Editoriaux de Jacques Cheminade

Tragédie alimentaire

samedi 12 avril 2008, par Jacques Cheminade


par Jacques Cheminade

« La faim descend dans la rue », « émeutes de la vie chère ». Réduits à ne plus manger qu’un repas par jour, ou moins encore, incapables de nourrir leurs enfants, les pauvres des pays pauvres expriment leur malheur et leur douleur.

La cause principale de la hausse des prix n’est pas une augmentation de la demande ni un changement des habitudes alimentaires (plus de viande et de produits laitiers) en Inde et en Chine. Elle est due à la promotion des biocarburants, qui diminuent l’offre, et surtout à la spéculation financière passée des actions au logement, du logement aux matières premières et des matières premières aux produits agricoles et alimentaires. Sajjad Zohir, du Groupe de recherche économique de Dacca (Bangladesh), accuse : « Les hausses des prix [des produits alimentaires] qui ont suivi l’envolée du pétrole sont un crime contre l’humanité. »

Il s’agit bien d’un crime. Dans une première phase, pendant environ vingt-cinq ans, la production agricole a été systématiquement défavorisée, en mettant les agriculteurs du monde entier en concurrence. En Afrique, le FMI et la Banque mondiale conseillaient de privilégier « les cultures d’exportation au détriment des cultures vivrières », et en Europe, la Commission de Bruxelles a fait découpler les aides de la production et promu les quotas et la jachère.

Ce malthusianisme est contraire aux principes fondateurs de la FAO : « Il n’y a jamais eu assez de nourriture pour la santé de tout le monde et ceci n’étant justifié ni par l’ignorance, ni par la rigueur de la nature, la production de nourriture doit être considérablement augmentée » (conférence de Hot Springs, 1943). L’approche « rooseveltienne » a donc été trahie et dans une seconde phase – aujourd’hui – la spéculation à la hausse s’est déchaînée.
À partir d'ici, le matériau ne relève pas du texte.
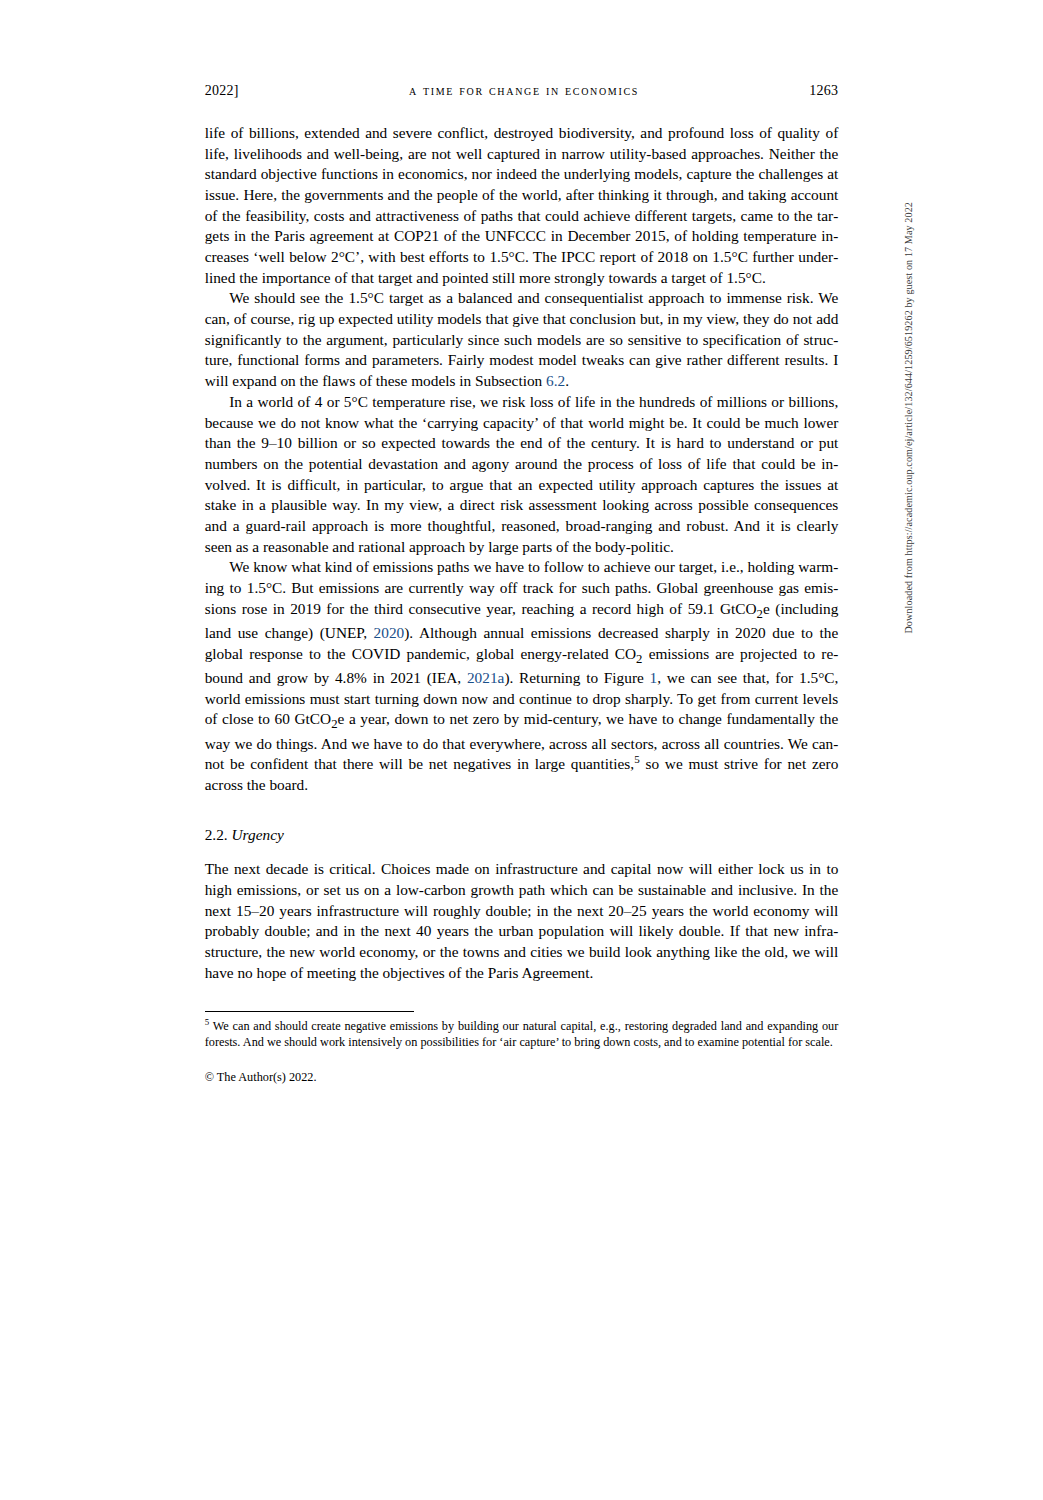2022] a time for change in economics 1263
Downloaded from https://academic.oup.com/ej/article/132/644/1259/6519262 by guest on 17 May 2022
life of billions, extended and severe conflict, destroyed biodiversity, and profound loss of quality of life, livelihoods and well-being, are not well captured in narrow utility-based approaches. Neither the standard objective functions in economics, nor indeed the underlying models, capture the challenges at issue. Here, the governments and the people of the world, after thinking it through, and taking account of the feasibility, costs and attractiveness of paths that could achieve different targets, came to the targets in the Paris agreement at COP21 of the UNFCCC in December 2015, of holding temperature increases ‘well below 2°C’, with best efforts to 1.5°C. The IPCC report of 2018 on 1.5°C further underlined the importance of that target and pointed still more strongly towards a target of 1.5°C.
We should see the 1.5°C target as a balanced and consequentialist approach to immense risk. We can, of course, rig up expected utility models that give that conclusion but, in my view, they do not add significantly to the argument, particularly since such models are so sensitive to specification of structure, functional forms and parameters. Fairly modest model tweaks can give rather different results. I will expand on the flaws of these models in Subsection 6.2.
In a world of 4 or 5°C temperature rise, we risk loss of life in the hundreds of millions or billions, because we do not know what the ‘carrying capacity’ of that world might be. It could be much lower than the 9–10 billion or so expected towards the end of the century. It is hard to understand or put numbers on the potential devastation and agony around the process of loss of life that could be involved. It is difficult, in particular, to argue that an expected utility approach captures the issues at stake in a plausible way. In my view, a direct risk assessment looking across possible consequences and a guard-rail approach is more thoughtful, reasoned, broad-ranging and robust. And it is clearly seen as a reasonable and rational approach by large parts of the body-politic.
We know what kind of emissions paths we have to follow to achieve our target, i.e., holding warming to 1.5°C. But emissions are currently way off track for such paths. Global greenhouse gas emissions rose in 2019 for the third consecutive year, reaching a record high of 59.1 GtCO2e (including land use change) (UNEP, 2020). Although annual emissions decreased sharply in 2020 due to the global response to the COVID pandemic, global energy-related CO2 emissions are projected to rebound and grow by 4.8% in 2021 (IEA, 2021a). Returning to Figure 1, we can see that, for 1.5°C, world emissions must start turning down now and continue to drop sharply. To get from current levels of close to 60 GtCO2e a year, down to net zero by mid-century, we have to change fundamentally the way we do things. And we have to do that everywhere, across all sectors, across all countries. We cannot be confident that there will be net negatives in large quantities,5 so we must strive for net zero across the board.
2.2. Urgency
The next decade is critical. Choices made on infrastructure and capital now will either lock us in to high emissions, or set us on a low-carbon growth path which can be sustainable and inclusive. In the next 15–20 years infrastructure will roughly double; in the next 20–25 years the world economy will probably double; and in the next 40 years the urban population will likely double. If that new infrastructure, the new world economy, or the towns and cities we build look anything like the old, we will have no hope of meeting the objectives of the Paris Agreement.
5 We can and should create negative emissions by building our natural capital, e.g., restoring degraded land and expanding our forests. And we should work intensively on possibilities for ‘air capture’ to bring down costs, and to examine potential for scale.
© The Author(s) 2022.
Cependant, cette tragédie alimentaire n’est qu’un élément de la crise générale de civilisation que nous subissons. La politique impériale britannique, la tentative de constituer une Sainte-Alliance transatlantique – celle des oligarchies nanties – en est la cause majeure. Spéculation et contrôle malthusien des ressources en sont la conséquence. Une preuve ? L’an dernier, l’aide alimentaire des vingt-deux pays riches de l’OCDE (dont la France) a baissé de 8,4%.
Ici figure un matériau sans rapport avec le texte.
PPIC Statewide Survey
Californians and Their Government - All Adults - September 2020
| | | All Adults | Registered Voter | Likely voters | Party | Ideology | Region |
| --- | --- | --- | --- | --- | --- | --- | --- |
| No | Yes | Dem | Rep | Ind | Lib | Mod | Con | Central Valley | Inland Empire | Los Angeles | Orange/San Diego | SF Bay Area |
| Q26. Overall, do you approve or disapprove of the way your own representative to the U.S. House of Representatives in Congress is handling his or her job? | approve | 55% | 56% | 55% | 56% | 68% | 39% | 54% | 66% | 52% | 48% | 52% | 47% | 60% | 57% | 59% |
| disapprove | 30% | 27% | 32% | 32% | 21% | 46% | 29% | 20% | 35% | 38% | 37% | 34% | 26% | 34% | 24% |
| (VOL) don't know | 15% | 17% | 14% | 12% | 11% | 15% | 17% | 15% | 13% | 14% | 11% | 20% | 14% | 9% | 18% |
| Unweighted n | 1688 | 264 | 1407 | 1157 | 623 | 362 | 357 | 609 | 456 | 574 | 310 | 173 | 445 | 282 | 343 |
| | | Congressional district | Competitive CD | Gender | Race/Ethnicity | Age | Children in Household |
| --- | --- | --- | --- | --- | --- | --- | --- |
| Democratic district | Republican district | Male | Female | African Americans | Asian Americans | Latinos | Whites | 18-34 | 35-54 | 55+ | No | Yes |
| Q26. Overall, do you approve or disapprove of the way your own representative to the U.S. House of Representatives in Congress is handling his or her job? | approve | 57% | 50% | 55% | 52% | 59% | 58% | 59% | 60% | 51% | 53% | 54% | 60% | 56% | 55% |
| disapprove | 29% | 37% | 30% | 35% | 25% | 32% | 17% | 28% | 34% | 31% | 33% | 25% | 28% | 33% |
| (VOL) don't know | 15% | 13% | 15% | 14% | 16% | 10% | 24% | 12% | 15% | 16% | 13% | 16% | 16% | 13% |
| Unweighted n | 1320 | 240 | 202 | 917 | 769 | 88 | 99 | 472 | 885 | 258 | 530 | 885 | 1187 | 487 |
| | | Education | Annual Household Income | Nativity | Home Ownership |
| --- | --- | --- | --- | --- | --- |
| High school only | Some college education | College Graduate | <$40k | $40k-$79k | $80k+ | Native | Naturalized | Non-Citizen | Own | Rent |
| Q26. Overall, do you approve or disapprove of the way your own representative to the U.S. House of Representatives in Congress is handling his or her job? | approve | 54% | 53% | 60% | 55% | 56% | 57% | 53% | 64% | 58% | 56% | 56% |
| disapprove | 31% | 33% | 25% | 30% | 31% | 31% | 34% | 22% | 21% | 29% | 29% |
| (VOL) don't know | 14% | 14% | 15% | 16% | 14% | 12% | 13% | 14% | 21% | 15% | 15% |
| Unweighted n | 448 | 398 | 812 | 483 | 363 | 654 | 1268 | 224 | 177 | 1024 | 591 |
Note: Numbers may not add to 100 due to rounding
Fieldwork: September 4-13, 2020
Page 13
Le Traité de Lisbonne est un élément de cet ensemble. En empêchant la Banque centrale de prêter aux Etats membres ou à l’UE pour faire des investissements publics à long terme sans ou à faible taux d’intérêt, il contraint ceux-ci à emprunter, à payer des intérêts ruineux et à s’endetter auprès des établissements financiers privés. Les Etats « riches » sont donc réduits à l’impuissance, bradent leurs avoirs pour rembourser, ne peuvent aider les pauvres et finalement s’appauvrissent, eux-mêmes et leur peuple.

Notre politique – Nouveau Bretton Woods, Pont terrestre eurasiatique, politique de développement agricole comme celle que LaRouche défendait le 10 décembre 1988 à Chicago, dans une conférence sur « la nourriture pour la paix » – vise au contraire à retrouver une Europe qui se ressource à ses principes civilisateurs. Ceux qu’elle a apporté à l’Amérique et au monde, et qu’aujourd’hui elle trahit.